DATA SHOWN:
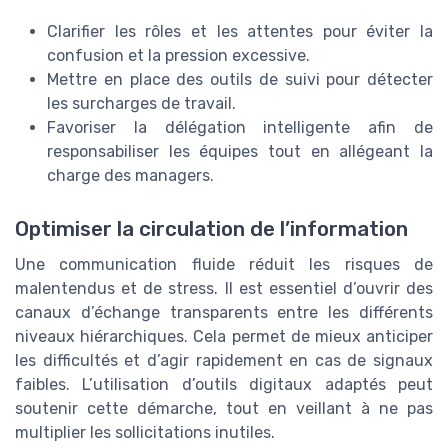
Clarifier les rôles et les attentes pour éviter la
confusion et la pression excessive.
Mettre en place des outils de suivi pour détecter
les surcharges de travail.
Favoriser la délégation intelligente afin de
responsabiliser les équipes tout en allégeant la
charge des managers.
Optimiser la circulation de l’information
Une communication fluide réduit les risques de
malentendus et de stress. Il est essentiel d’ouvrir des
canaux d’échange transparents entre les différents
niveaux hiérarchiques. Cela permet de mieux anticiper
les difficultés et d’agir rapidement en cas de signaux
faibles. L’utilisation d’outils digitaux adaptés peut
soutenir cette démarche, tout en veillant à ne pas
multiplier les sollicitations inutiles.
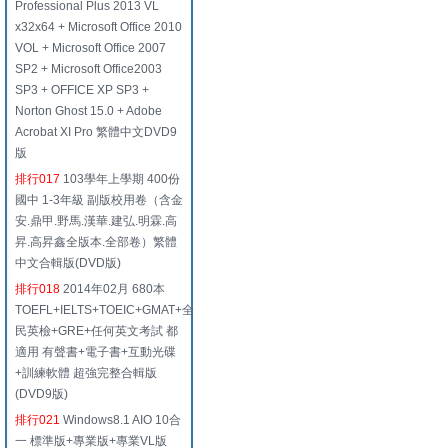
Professional Plus 2013 VL
x32x64 + Microsoft Office 2010
VOL + Microsoft Office 2007
SP2 + Microsoft Office2003
SP3 + OFFICE XP SP3 +
Norton Ghost 15.0 + Adobe
Acrobat XI Pro 繁體中文DVD9
版
排行017
103學年上學期 400份
國中 1-3年級 副版校用卷（含金
安.鼎甲.野馬.漢華.建弘.明霖.高
昇.高昇鑫全版本.全部卷）繁體
中文合輯版(DVD版)
排行018
2014年02月 680本
TOEFL+IELTS+TOEIC+GMAT+全
民英檢+GRE+任何英文考試 都
適用 有聲書+電子書+互動光碟
+訓練軟體 超強完整合輯版
(DVD9版)
排行021
Windows8.1 AIO 10合
一 標準版+專業版+專業VL版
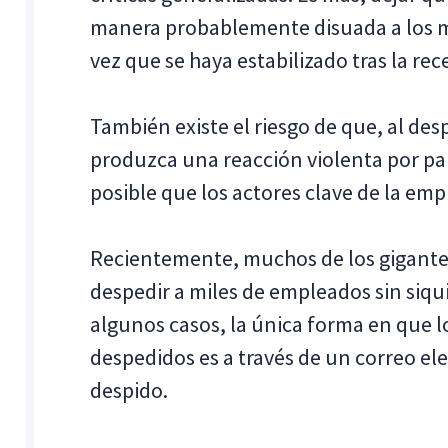
manera probablemente disuada a los m
vez que se haya estabilizado tras la rec
También existe el riesgo de que, al desp
produzca una reacción violenta por par
posible que los actores clave de la em
Recientemente, muchos de los gigantes
despedir a miles de empleados sin siqu
algunos casos, la única forma en que 
despedidos es a través de un correo ele
despido.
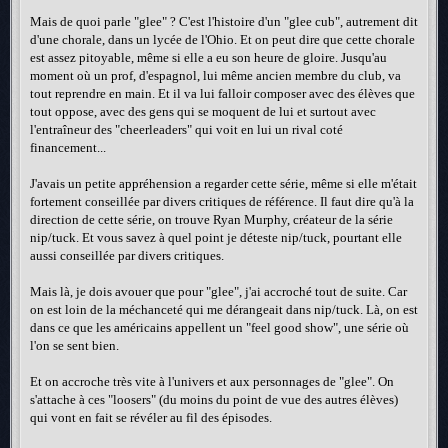
Mais de quoi parle "glee" ? C'est l'histoire d'un "glee cub", autrement dit
d'une chorale, dans un lycée de l'Ohio. Et on peut dire que cette chorale
est assez pitoyable, même si elle a eu son heure de gloire. Jusqu'au
moment où un prof, d'espagnol, lui même ancien membre du club, va
tout reprendre en main. Et il va lui falloir composer avec des élèves que
tout oppose, avec des gens qui se moquent de lui et surtout avec
l'entraîneur des "cheerleaders" qui voit en lui un rival coté
financement...
J'avais un petite appréhension a regarder cette série, même si elle m'était
fortement conseillée par divers critiques de référence. Il faut dire qu'à la
direction de cette série, on trouve Ryan Murphy, créateur de la série
nip/tuck. Et vous savez à quel point je déteste nip/tuck, pourtant elle
aussi conseillée par divers critiques.
Mais là, je dois avouer que pour "glee", j'ai accroché tout de suite. Car
on est loin de la méchanceté qui me dérangeait dans nip/tuck. Là, on est
dans ce que les américains appellent un "feel good show", une série où
l'on se sent bien.
Et on accroche très vite à l'univers et aux personnages de "glee". On
s'attache à ces "loosers" (du moins du point de vue des autres élèves)
qui vont en fait se révéler au fil des épisodes.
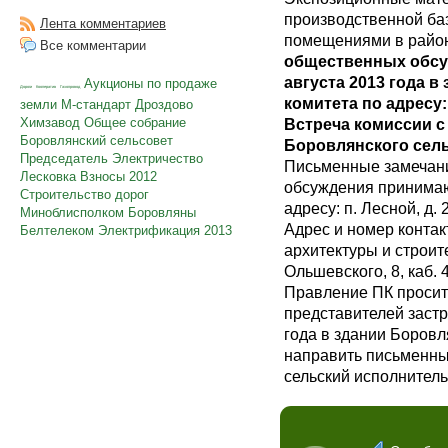
производственной ба
Лента комментариев
помещениями в район
Все комментарии
общественных обсуж
августа 2013 года 
Аукционы по продаже
Дороги
Кооператив
Газопровод
комитета по адресу: 
земли
М-стандарт
Дроздово
Химзавод
Общее собрание
Встреча комиссии с 
Боровлянский сельсовет
Боровлянского сель
Председатель
Электричество
Письменные замечани
Лесковка
Взносы
2012
обсуждения принимаю
Строительство дорог
адресу: п. Лесной, д. 
Миноблисполком
Боровляны
Адрес и номер контак
Белтелеком
Электрификация
2013
архитектуры и строите
Ольшевского, 8, каб. 4
Правление ПК просит 
представителей застр
года в здании Боровл
направить письменны
сельский исполнительн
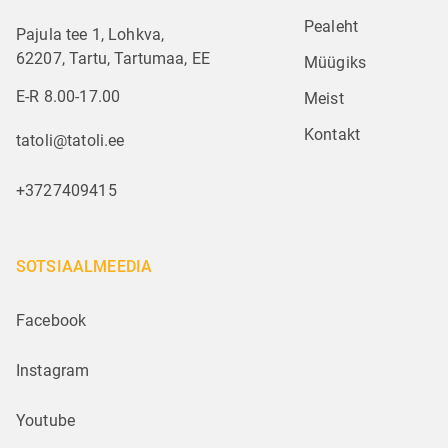
Pealeht
Pajula tee 1, Lohkva,
62207, Tartu, Tartumaa, EE
Müügiks
E-R 8.00-17.00
Meist
Kontakt
tatoli@tatoli.ee
+3727409415
SOTSIAALMEEDIA
Facebook
Instagram
Youtube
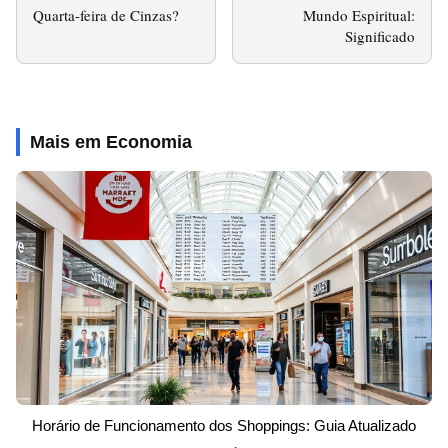
Quarta-feira de Cinzas?
Mundo Espiritual:
Significado
Mais em Economia
Horário de Funcionamento dos Shoppings: Guia Atualizado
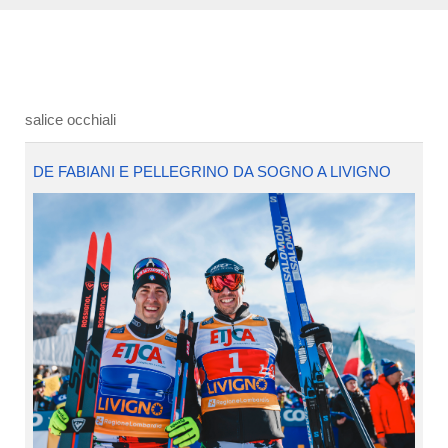
salice occhiali
DE FABIANI E PELLEGRINO DA SOGNO A LIVIGNO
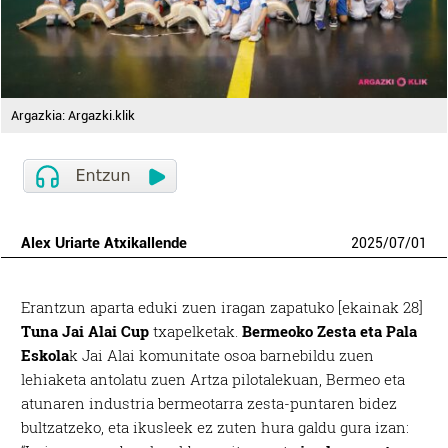
Argazkia: Argazki.klik
Alex Uriarte Atxikallende
2025
/
07
/
01
Erantzun aparta eduki zuen iragan zapatuko [ekainak 28]
Tuna Jai Alai Cup
txapelketak.
Bermeoko Zesta eta Pala
Eskola
k Jai Alai komunitate osoa barnebildu zuen
lehiaketa antolatu zuen Artza pilotalekuan, Bermeo eta
atunaren industria bermeotarra zesta-puntaren bidez
bultzatzeko, eta ikusleek ez zuten hura galdu gura izan:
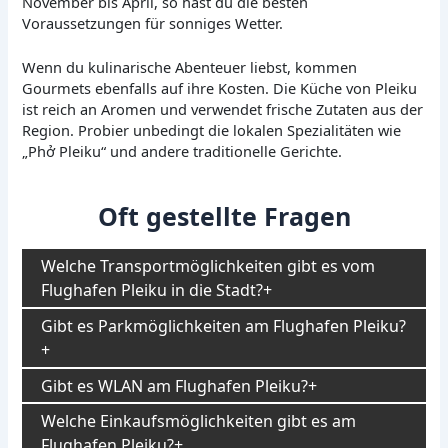
November bis April, so hast du die besten
Voraussetzungen für sonniges Wetter.
Wenn du kulinarische Abenteuer liebst, kommen
Gourmets ebenfalls auf ihre Kosten. Die Küche von Pleiku
ist reich an Aromen und verwendet frische Zutaten aus der
Region. Probier unbedingt die lokalen Spezialitäten wie
„Phở Pleiku“ und andere traditionelle Gerichte.
Oft gestellte Fragen
Welche Transportmöglichkeiten gibt es vom
Flughafen Pleiku in die Stadt?
Gibt es Parkmöglichkeiten am Flughafen Pleiku?
Gibt es WLAN am Flughafen Pleiku?
Welche Einkaufsmöglichkeiten gibt es am
Flughafen Pleiku?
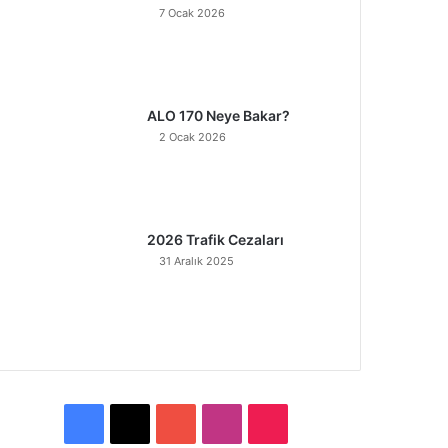
7 Ocak 2026
ALO 170 Neye Bakar?
2 Ocak 2026
2026 Trafik Cezaları
31 Aralık 2025
F
X
Y
I
T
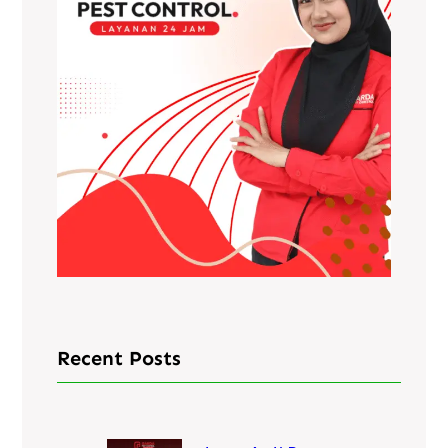
Recent Posts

INSTRUCTIONS TO FOLLOW: The listing must be repeated word for word, and none of its pictures may appear in the copy.

SOLUTION BELOW:
Clarifier les rôles et les attentes pour éviter la
confusion et la pression excessive.
Mettre en place des outils de suivi pour détecter
les surcharges de travail.
Favoriser la délégation intelligente afin de
responsabiliser les équipes tout en allégeant la
charge des managers.
Optimiser la circulation de l’information
Une communication fluide réduit les risques de
malentendus et de stress. Il est essentiel d’ouvrir des
canaux d’échange transparents entre les différents
niveaux hiérarchiques. Cela permet de mieux anticiper
les difficultés et d’agir rapidement en cas de signaux
faibles. L’utilisation d’outils digitaux adaptés peut
soutenir cette démarche, tout en veillant à ne pas
multiplier les sollicitations inutiles.
Professional Plus 2013 VL
x32x64 + Microsoft Office 2010
VOL + Microsoft Office 2007
SP2 + Microsoft Office2003
SP3 + OFFICE XP SP3 +
Norton Ghost 15.0 + Adobe
Acrobat XI Pro 繁體中文DVD9
版
排行017
103學年上學期 400份
國中 1-3年級 副版校用卷（含金
安.鼎甲.野馬.漢華.建弘.明霖.高
昇.高昇鑫全版本.全部卷）繁體
中文合輯版(DVD版)
排行018
2014年02月 680本
TOEFL+IELTS+TOEIC+GMAT+全
民英檢+GRE+任何英文考試 都
適用 有聲書+電子書+互動光碟
+訓練軟體 超強完整合輯版
(DVD9版)
排行021
Windows8.1 AIO 10合
一 標準版+專業版+專業VL版
manera probablemente disuada a los m
vez que se haya estabilizado tras la rec
También existe el riesgo de que, al desp
produzca una reacción violenta por par
posible que los actores clave de la em
Recientemente, muchos de los gigantes
despedir a miles de empleados sin siqu
algunos casos, la única forma en que 
despedidos es a través de un correo ele
despido.
Mais de quoi parle "glee" ? C'est l'histoire d'un "glee cub", autrement dit
d'une chorale, dans un lycée de l'Ohio. Et on peut dire que cette chorale
est assez pitoyable, même si elle a eu son heure de gloire. Jusqu'au
moment où un prof, d'espagnol, lui même ancien membre du club, va
tout reprendre en main. Et il va lui falloir composer avec des élèves que
tout oppose, avec des gens qui se moquent de lui et surtout avec
l'entraîneur des "cheerleaders" qui voit en lui un rival coté
financement...
J'avais un petite appréhension a regarder cette série, même si elle m'était
fortement conseillée par divers critiques de référence. Il faut dire qu'à la
direction de cette série, on trouve Ryan Murphy, créateur de la série
nip/tuck. Et vous savez à quel point je déteste nip/tuck, pourtant elle
aussi conseillée par divers critiques.
Mais là, je dois avouer que pour "glee", j'ai accroché tout de suite. Car
on est loin de la méchanceté qui me dérangeait dans nip/tuck. Là, on est
dans ce que les américains appellent un "feel good show", une série où
l'on se sent bien.
Et on accroche très vite à l'univers et aux personnages de "glee". On
s'attache à ces "loosers" (du moins du point de vue des autres élèves)
qui vont en fait se révéler au fil des épisodes.
производственной ба
Лента комментариев
помещениями в район
Все комментарии
общественных обсуж
августа 2013 года 
Аукционы по продаже
Дороги
Кооператив
Газопровод
комитета по адресу: 
земли
М-стандарт
Дроздово
Химзавод
Общее собрание
Встреча комиссии с 
Боровлянский сельсовет
Боровлянского сель
Председатель
Электричество
Письменные замечани
Лесковка
Взносы
2012
обсуждения принимаю
Строительство дорог
адресу: п. Лесной, д. 
Миноблисполком
Боровляны
Адрес и номер контак
Белтелеком
Электрификация
2013
архитектуры и строите
Ольшевского, 8, каб. 4
Правление ПК просит 
представителей застр
года в здании Боровл
направить письменны
сельский исполнительн
Pealeht
Pajula tee 1, Lohkva,
62207, Tartu, Tartumaa, EE
Müügiks
E-R 8.00-17.00
Meist
Kontakt
tatoli@tatoli.ee
+3727409415
SOTSIAALMEEDIA
Facebook
Instagram
Youtube
Quarta-feira de Cinzas?
Mundo Espiritual:
Significado
Mais em Economia
Horário de Funcionamento dos Shoppings: Guia Atualizado
salice occhiali
DE FABIANI E PELLEGRINO DA SOGNO A LIVIGNO
Argazkia: Argazki.klik
Alex Uriarte Atxikallende
2025
/
07
/
01
Erantzun aparta eduki zuen iragan zapatuko [ekainak 28]
Tuna Jai Alai Cup
txapelketak.
Bermeoko Zesta eta Pala
Eskola
k Jai Alai komunitate osoa barnebildu zuen
lehiaketa antolatu zuen Artza pilotalekuan, Bermeo eta
atunaren industria bermeotarra zesta-puntaren bidez
bultzatzeko, eta ikusleek ez zuten hura galdu gura izan:
November bis April, so hast du die besten
Voraussetzungen für sonniges Wetter.
Wenn du kulinarische Abenteuer liebst, kommen
Gourmets ebenfalls auf ihre Kosten. Die Küche von Pleiku
ist reich an Aromen und verwendet frische Zutaten aus der
Region. Probier unbedingt die lokalen Spezialitäten wie
„Phở Pleiku“ und andere traditionelle Gerichte.
Oft gestellte Fragen
Welche Transportmöglichkeiten gibt es vom
Flughafen Pleiku in die Stadt?
Gibt es Parkmöglichkeiten am Flughafen Pleiku?
Gibt es WLAN am Flughafen Pleiku?
Welche Einkaufsmöglichkeiten gibt es am
Flughafen Pleiku?
7 Ocak 2026
ALO 170 Neye Bakar?
2 Ocak 2026
2026 Trafik Cezaları
31 Aralık 2025
F
X
Y
I
T
Recent Posts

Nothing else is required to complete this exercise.